Gene Homology Pipeline Description
We downloaded proteomic data for 12 species spanning the diversity of chordates
and including outgroups in addition of which we used data produced here
for 6 new tunicate species. These 18 datasets were dereplicated
(i.e. the longuest transcript for each gene was kept) and then used as input
for the clustering software package SiLiX (Miele et al. 2012).
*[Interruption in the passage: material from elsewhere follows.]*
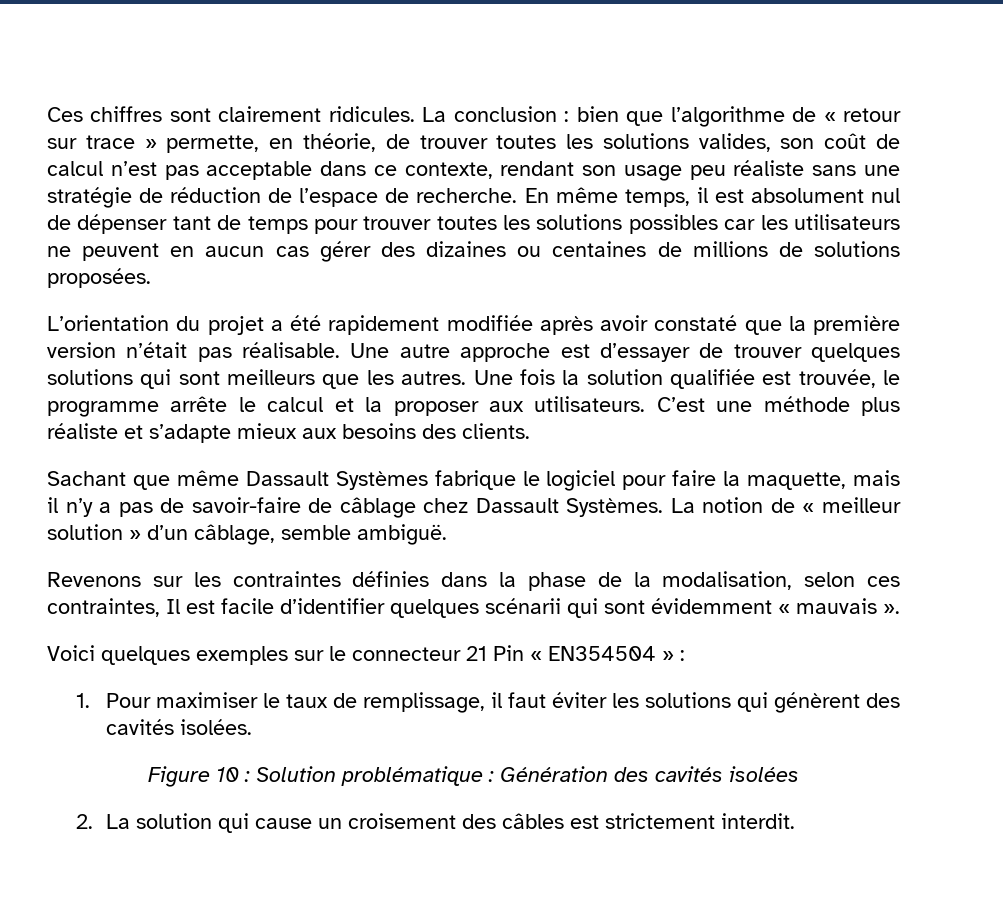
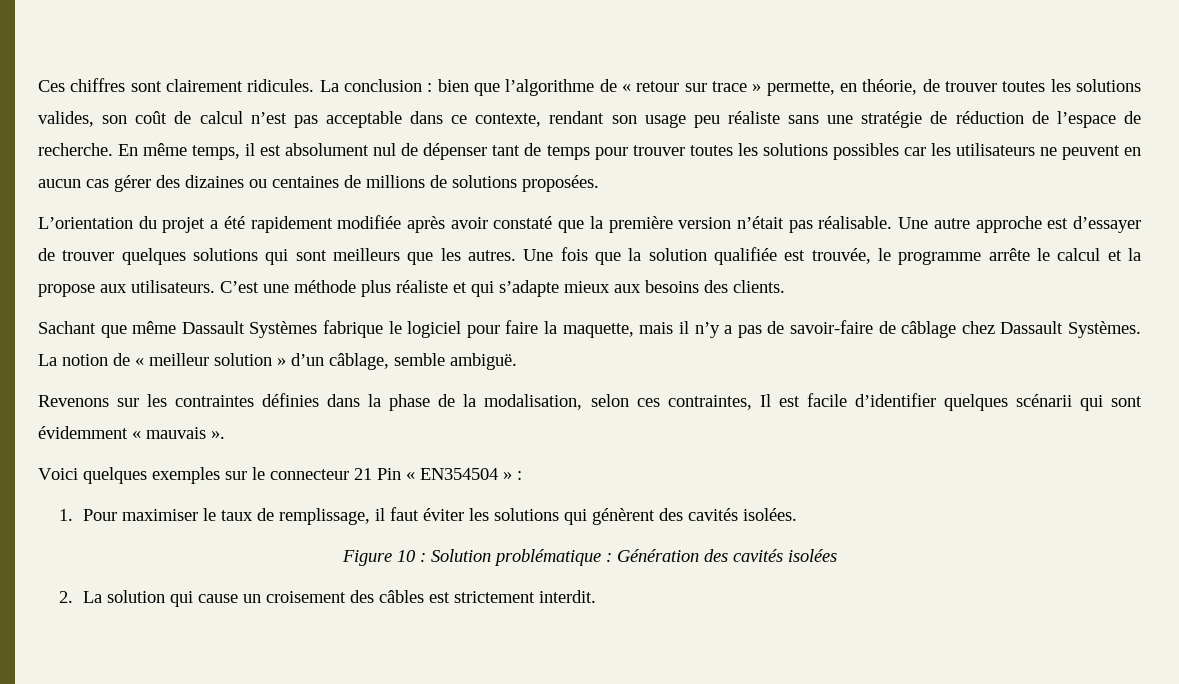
(555, 377) none -> [595,252,621,265] que
[393,401,479,416] proposer -> [38,284,95,297] propose
(143, 432) none -> [471,281,494,297] qui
Two rounds of clusterization were ran, the second one having been designed
to break apart and reclusterize around 30% of all sequences that were affiliated
to the same "mega-cluster". We then only kept cluster of sequences that contained
either at least two tunicate sequences, or at least one tunicate and one vertebrate
sequence. This resulted in 12,885 clusters of homologous sequences, containing both
orthologs and paralogs.
These clusters were then aligned using MAFFT (Katoh & Standley 2013), and fragmented
sequences (i.e. small sequence in both absolute length and relatively to the rest of
the alignment) were discarded. For each of these alignements, we computed a
phylogenetic tree as well as a 100 bootstrap replicates to estimate node support
using the LG+G4+F evolution model in RaxML (Stamatakis 2014). These trees of
homologous sequences were then analyzed with a custom program (written in C++) in
order to detect the vertebrates orthologous genes of each tunicate sequence.
This phylogeny-based orthology information was subsequently used to create a
definitive name for tunicate gene that follows recently published recommendation
for tunicate gene nomenclature (Stolfi et al. 2015).